SELECTED EXCERPT –
Some years ago, after my husband had died, I was driving the 50kms to work.  I had with me the three teenage children of our workman who I took to the High School in Naracoorte.  It was a showery, winter’s morning with the sun shining intermittently.  Things were not going well for us at that time.  Interest rates on our loans were still climbing and the price of wool had fallen so that you could hardly give it away. I was having trouble paying the bills and wages.
I noticed a partial rainbow in the sky away across a paddock to my right.  As I turned to look at it, the thought crossed my mind that this was God winking at me.  I was horrified at the thought and quickly turned back to look at the road.  This was totally ridiculous.  God doesn’t wink at people!  Where on earth did such a thought come from.  I tried to block it out. The thought persisted, though, and I could not resist turning back to look again at the rainbow.  I realized that I was smiling and wondered if the three teenagers had noticed.  I tried to keep a straight face so that they wouldn’t.

REQUIRED ACTIONS –
1. Answer these questions about the account of the drive to work:
(a) How far was the drive to work?
(b) To which school were the teenagers being taken?
(c) What appeared in the sky across a paddock?
2. In the account of the drive to work, shorten the paragraph beginning "Some years ago" while keeping its main facts.
3. Carry on the account of the drive to work and the rainbow from the point where it ends.
The data after this account are separate material.

RECORDS SHOWN –
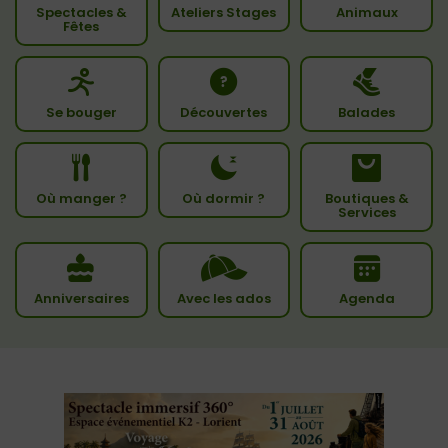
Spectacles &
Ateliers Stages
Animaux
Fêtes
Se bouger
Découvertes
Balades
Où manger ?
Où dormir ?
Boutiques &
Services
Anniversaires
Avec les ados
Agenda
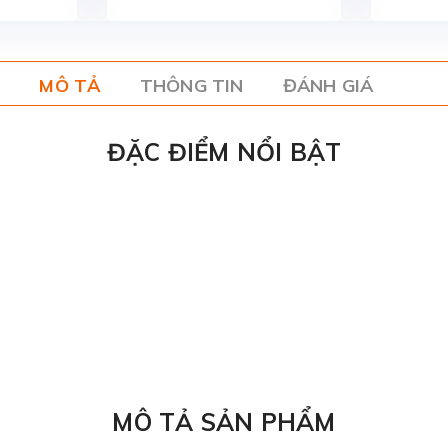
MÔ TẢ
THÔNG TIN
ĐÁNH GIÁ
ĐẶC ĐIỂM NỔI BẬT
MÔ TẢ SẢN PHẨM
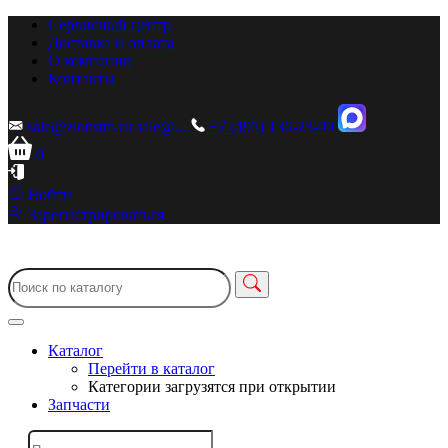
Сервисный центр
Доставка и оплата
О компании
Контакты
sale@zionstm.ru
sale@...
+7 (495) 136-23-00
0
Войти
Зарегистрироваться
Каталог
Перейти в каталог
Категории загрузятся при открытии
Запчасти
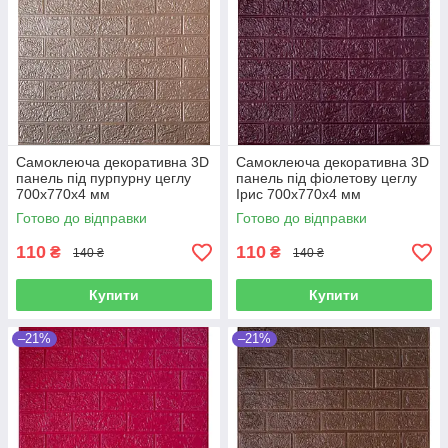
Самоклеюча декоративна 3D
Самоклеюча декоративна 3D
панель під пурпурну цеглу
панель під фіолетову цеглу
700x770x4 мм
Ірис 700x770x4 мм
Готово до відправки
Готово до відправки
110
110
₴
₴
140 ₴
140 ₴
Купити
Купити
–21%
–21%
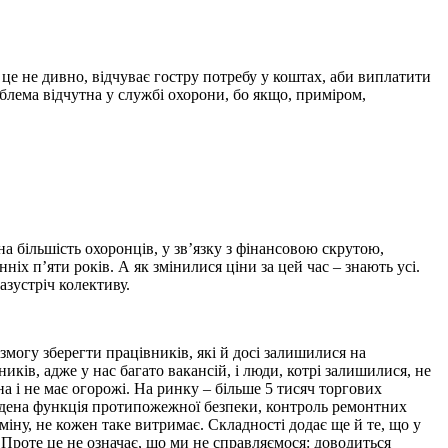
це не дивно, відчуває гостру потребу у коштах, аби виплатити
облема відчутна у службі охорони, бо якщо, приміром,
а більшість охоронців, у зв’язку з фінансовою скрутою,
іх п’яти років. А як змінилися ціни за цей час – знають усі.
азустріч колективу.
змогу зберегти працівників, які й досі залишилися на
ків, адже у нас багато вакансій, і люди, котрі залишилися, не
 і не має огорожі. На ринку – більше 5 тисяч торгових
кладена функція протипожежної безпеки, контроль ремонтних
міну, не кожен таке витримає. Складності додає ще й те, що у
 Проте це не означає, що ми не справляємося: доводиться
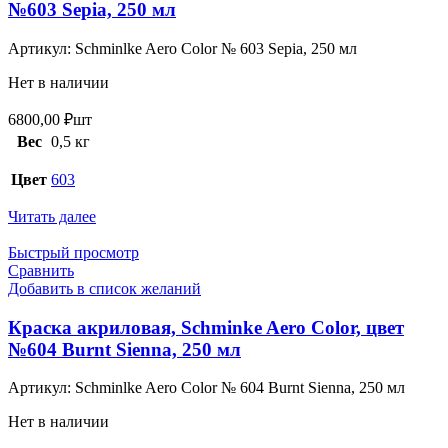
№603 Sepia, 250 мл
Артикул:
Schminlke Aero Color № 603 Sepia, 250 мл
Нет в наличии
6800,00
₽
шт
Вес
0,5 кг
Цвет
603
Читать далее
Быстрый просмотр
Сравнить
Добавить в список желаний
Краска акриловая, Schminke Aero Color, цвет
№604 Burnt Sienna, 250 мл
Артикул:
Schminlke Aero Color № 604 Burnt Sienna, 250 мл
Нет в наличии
--
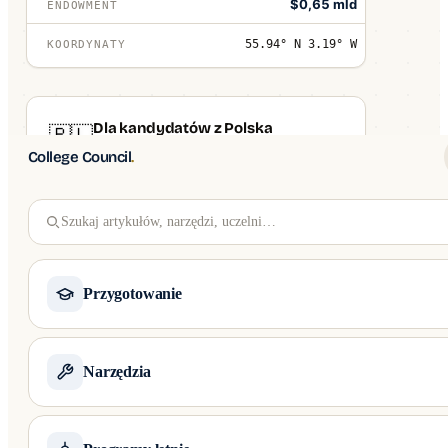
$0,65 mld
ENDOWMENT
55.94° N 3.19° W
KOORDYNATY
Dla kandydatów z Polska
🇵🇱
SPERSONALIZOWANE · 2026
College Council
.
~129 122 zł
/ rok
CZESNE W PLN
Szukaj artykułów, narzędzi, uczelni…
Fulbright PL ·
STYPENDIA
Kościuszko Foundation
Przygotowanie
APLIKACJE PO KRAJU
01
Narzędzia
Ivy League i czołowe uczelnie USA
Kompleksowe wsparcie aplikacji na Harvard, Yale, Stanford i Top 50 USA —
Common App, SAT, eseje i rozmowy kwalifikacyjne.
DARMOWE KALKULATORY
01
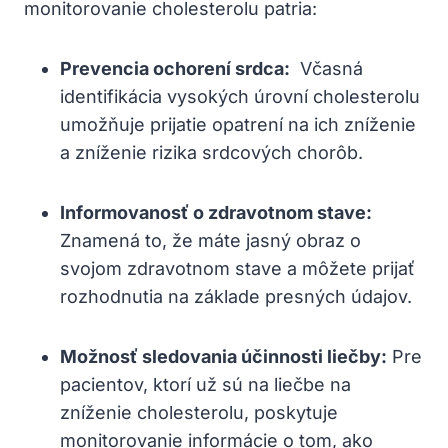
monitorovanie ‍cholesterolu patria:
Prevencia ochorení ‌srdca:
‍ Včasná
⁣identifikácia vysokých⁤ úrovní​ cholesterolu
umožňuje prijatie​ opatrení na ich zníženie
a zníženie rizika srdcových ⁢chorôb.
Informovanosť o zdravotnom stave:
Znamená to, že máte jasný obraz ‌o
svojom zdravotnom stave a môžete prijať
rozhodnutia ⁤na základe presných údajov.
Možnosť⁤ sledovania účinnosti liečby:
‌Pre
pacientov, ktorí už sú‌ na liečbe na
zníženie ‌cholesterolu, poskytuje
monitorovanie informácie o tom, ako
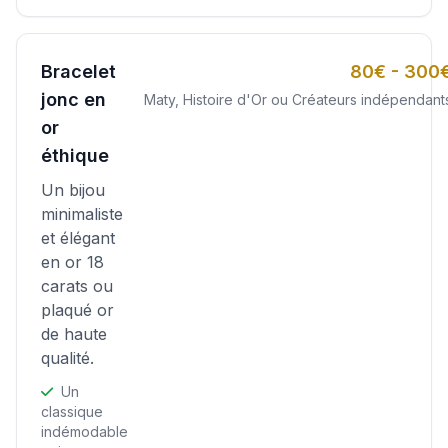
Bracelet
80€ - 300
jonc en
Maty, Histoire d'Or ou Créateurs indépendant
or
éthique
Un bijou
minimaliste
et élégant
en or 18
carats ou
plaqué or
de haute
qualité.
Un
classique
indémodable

RESPONSES TO THE EXERCISE –
1.
(a) 50kms
(b) The High School in Naracoorte
(c) A partial rainbow

2. Some years after being widowed, the narrator was driving 50kms to work on a showery winter morning. On the way, the narrator was dropping the workman's three teenage children at the High School in Naracoorte. Times were hard. Loan interest rates kept rising, wool prices had collapsed, and paying the bills and wages was a struggle.

3.
As we drove on, we saw many partial rainbows.  At every bend in the road there seemed to be a new one.  I had never seen anything like it.  At last we came up over a hill to go down into Naracoorte and there was a complete double rainbow over the town.  It was spectacular.  As I worked with people during the day, I asked them if they had noticed the rainbows. Several said that they had seen the one over the town.  I was careful NOT to mention the idea of God winking.

After work it was my custom to go to the home of a friend for a cup of coffee before heading home.  I started to tell her about the rainbows and a strange look came on her face so I asked her what the matter was.  She replied, “Yesterday, when you were here, you were so down that I asked God to give you a rainbow to remind you of how much God loves you”.
Rev Julianne Parker
(for full sermon see sermons page)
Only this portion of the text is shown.